Monday, June 24, 2002

In Fights Over .Com Names, Trademark Owners Usually Win
Researchers analyzing an arbitration system set up to resolve disputes over Internet addresses have found that decisions made through the system have substantially broadened the rights of trademark holders in cyberspace.

The study represents one of the first attempts to examine the circumstances and outcome of more than 3,800 disputes handled by online arbitration procedures established in 1999 by the private corporation that manages the Internet's address system.

The goal of the arbitration system, known as the Uniform Domain Name Dispute Resolution Policy, was to provide an efficient, low-cost alternative to litigation for trademark holders who were trying to obtain the .com equivalent of their trademarks — in many cases, from speculators hoping to sell those names at a profit to deep-pocketed corporations.

Although the researchers concluded that the system had been effective in combating these so-called abusive domain-name registrations, they also found that the system had "tipped the scales too far" in favor of trademark interests.

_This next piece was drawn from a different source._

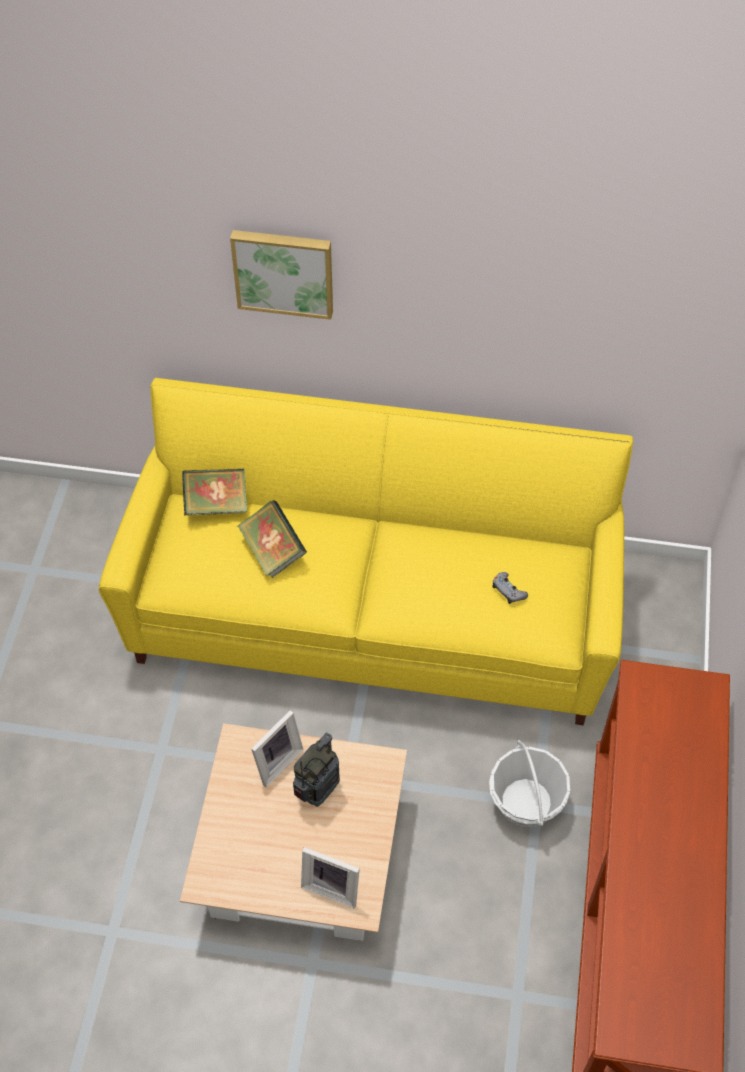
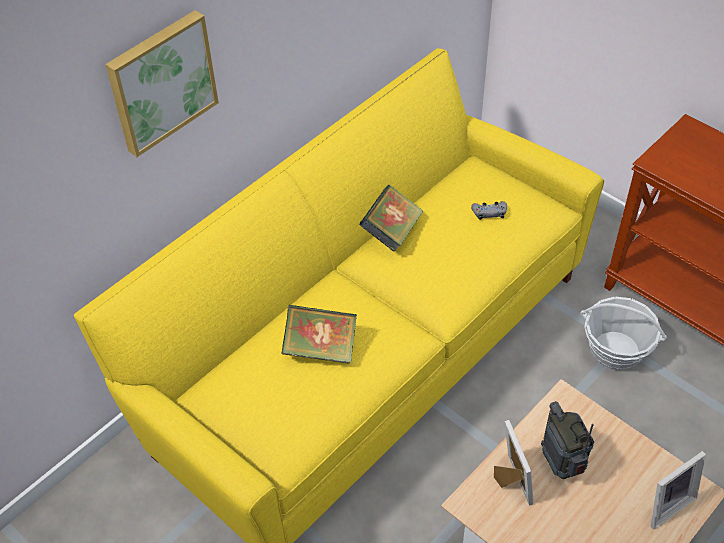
camera: 55 degrees left, 5 degrees down
(216, 504) = (229, 366): book -> book (391, 232)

Milton Mueller, an associate professor at Syracuse University who conducted the study, said that in about 80 percent of the disputes examined, the party that filed the complaint, generally a trademark holder, prevailed. In more than half the cases, the party asked to defend a domain name registration did not bother to respond to the complaint and therefore lost the right to the name.

"That raises procedural and equity questions about the process," he said. "If lots of domain holders feel intimidated or feel it's too expensive to respond, the whole process becomes simply a way for trademark holders to grab domain names."